Copy every line of the material below, reproducing each one character for character.

Stored data:
BEGIN

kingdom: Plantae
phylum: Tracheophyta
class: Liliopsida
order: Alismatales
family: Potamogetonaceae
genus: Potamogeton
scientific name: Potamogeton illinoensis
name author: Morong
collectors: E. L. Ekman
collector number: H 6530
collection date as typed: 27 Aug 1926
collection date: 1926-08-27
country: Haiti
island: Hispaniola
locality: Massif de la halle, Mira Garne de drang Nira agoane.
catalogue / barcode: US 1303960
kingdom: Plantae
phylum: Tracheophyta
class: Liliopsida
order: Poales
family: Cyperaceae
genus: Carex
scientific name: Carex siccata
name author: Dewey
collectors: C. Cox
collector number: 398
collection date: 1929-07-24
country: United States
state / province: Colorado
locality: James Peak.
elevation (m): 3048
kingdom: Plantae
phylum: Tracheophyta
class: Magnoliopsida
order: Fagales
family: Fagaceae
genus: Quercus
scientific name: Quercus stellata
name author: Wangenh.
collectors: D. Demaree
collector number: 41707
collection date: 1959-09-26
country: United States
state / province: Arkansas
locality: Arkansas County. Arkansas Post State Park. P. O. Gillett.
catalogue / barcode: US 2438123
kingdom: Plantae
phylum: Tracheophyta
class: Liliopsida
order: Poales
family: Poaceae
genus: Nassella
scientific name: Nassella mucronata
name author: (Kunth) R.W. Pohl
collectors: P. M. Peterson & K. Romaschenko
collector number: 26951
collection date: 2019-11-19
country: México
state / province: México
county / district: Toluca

END

Response to this exercise:
kingdom: Plantae
phylum: Tracheophyta
class: Liliopsida
order: Alismatales
family: Potamogetonaceae
genus: Potamogeton
scientific name: Potamogeton illinoensis
name author: Morong
collectors: E. L. Ekman
collector number: H 6530
collection date as typed: 27 Aug 1926
collection date: 1926-08-27
country: Haiti
island: Hispaniola
locality: Massif de la halle, Mira Garne de drang Nira agoane.
catalogue / barcode: US 1303960
kingdom: Plantae
phylum: Tracheophyta
class: Liliopsida
order: Poales
family: Cyperaceae
genus: Carex
scientific name: Carex siccata
name author: Dewey
collectors: C. Cox
collector number: 398
collection date: 1929-07-24
country: United States
state / province: Colorado
locality: James Peak.
elevation (m): 3048
kingdom: Plantae
phylum: Tracheophyta
class: Magnoliopsida
order: Fagales
family: Fagaceae
genus: Quercus
scientific name: Quercus stellata
name author: Wangenh.
collectors: D. Demaree
collector number: 41707
collection date: 1959-09-26
country: United States
state / province: Arkansas
locality: Arkansas County. Arkansas Post State Park. P. O. Gillett.
catalogue / barcode: US 2438123
kingdom: Plantae
phylum: Tracheophyta
class: Liliopsida
order: Poales
family: Poaceae
genus: Nassella
scientific name: Nassella mucronata
name author: (Kunth) R.W. Pohl
collectors: P. M. Peterson & K. Romaschenko
collector number: 26951
collection date: 2019-11-19
country: México
state / province: México
county / district: Toluca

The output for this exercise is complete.